Deep Learning Techniques:

  • Experience with deep learning models for NLP tasks, such as BERT, RoBERTa, transformer-based models.
  • Understanding of techniques for fine-tuning pre-trained language models on specific tasks.

Programming Skills:

  • Proficiency in programming languages (e.g., Python, Java).
  • Familiarity with popular libraries and frameworks (e.g., TensorFlow, PyTorch).

Data Analysis and Visualization:

  • Experience with data analysis and visualization tools (e.g., Pandas, NumPy, Matplotlib, Seaborn).
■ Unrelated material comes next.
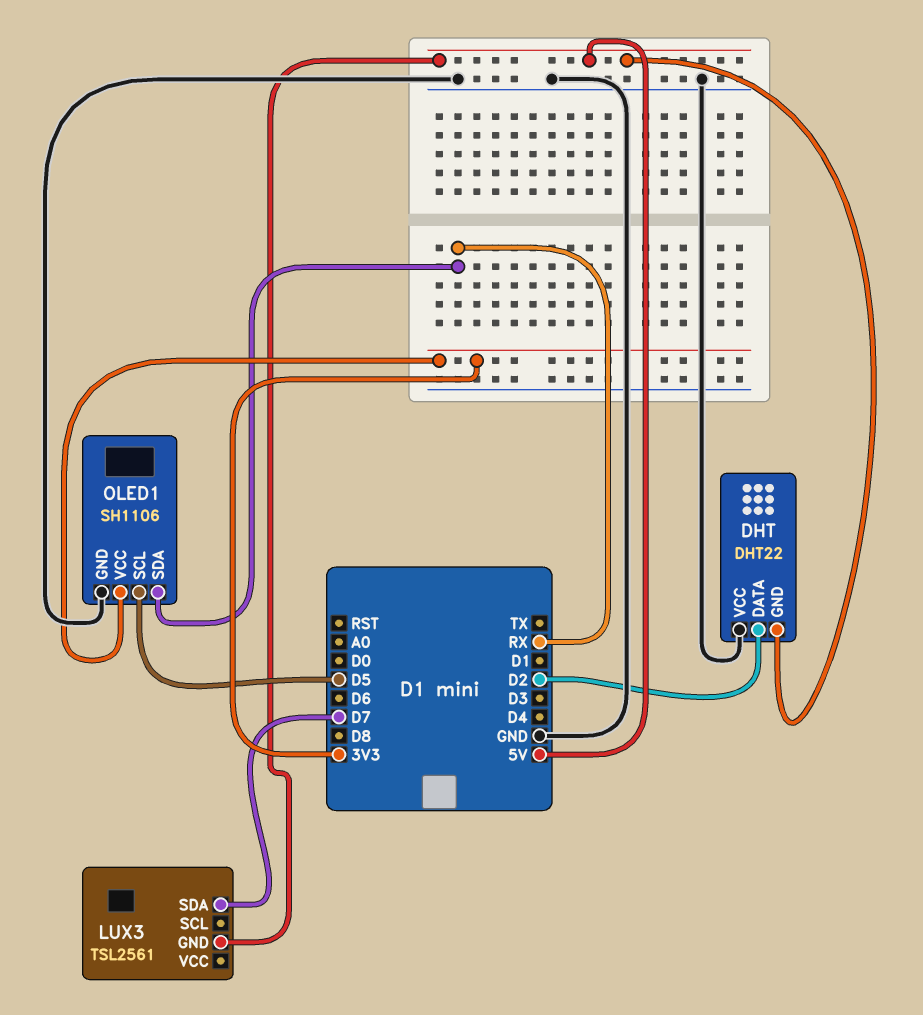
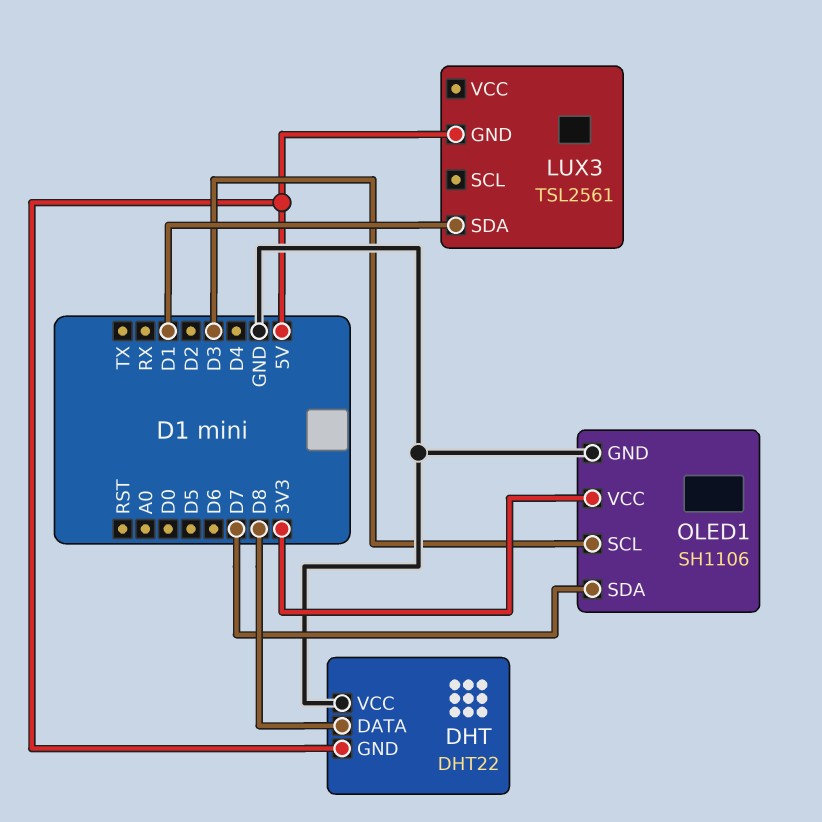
DHT pin DATA: D2 -> D8
LUX3 pin SDA: D7 -> D1
OLED1 pin SCL: D5 -> D3
OLED1 pin SDA: RX -> D7

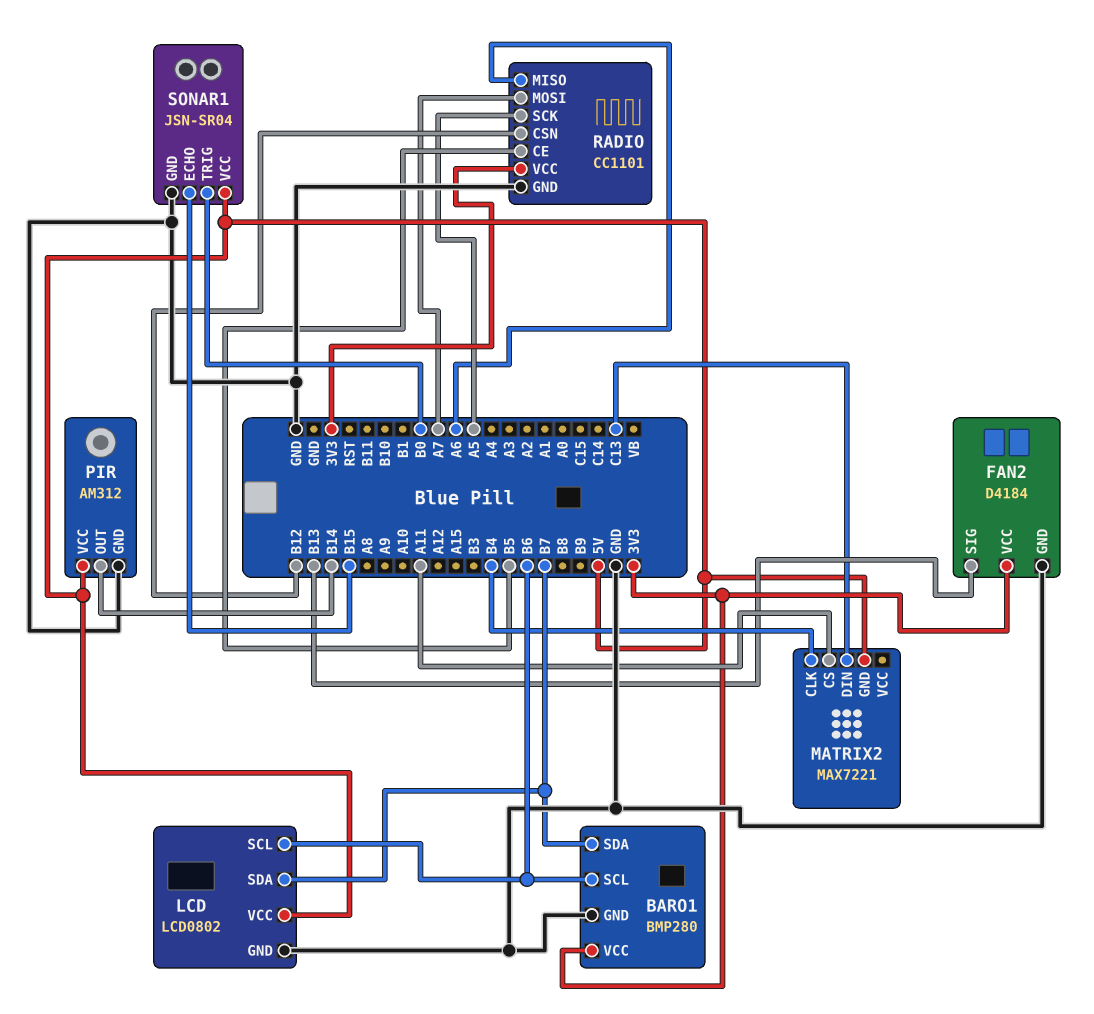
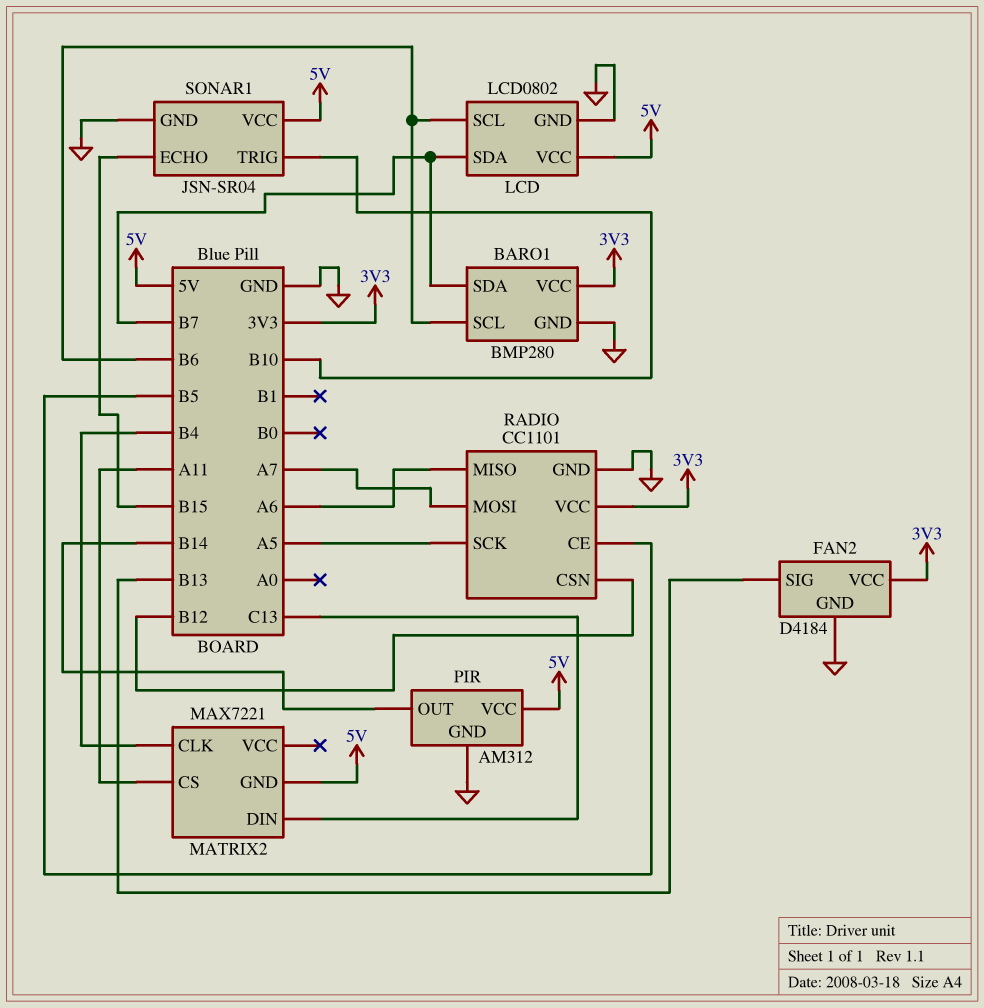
SONAR1 pin TRIG: B0 -> B10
Collaboration and Communication:

  • Strong communication and collaboration skills to work effectively with the SAP Labs team.
  • Desire and ability to work closely with a team (local and distant); Good written and oral practice of English, French, and German are a plus.
  • Ability to think innovatively and autonomy in work.

Meet your team

  • You will work closely with the SAP Labs team, which consists of experienced and passionate professionals in the field of information technology and software.
  • This team will provide the necessary support and enable you to thrive in an innovative and international environment.
  • We are confident that the missions of this internship are both complex and international, as we are a leading global company in the field of information technology and software.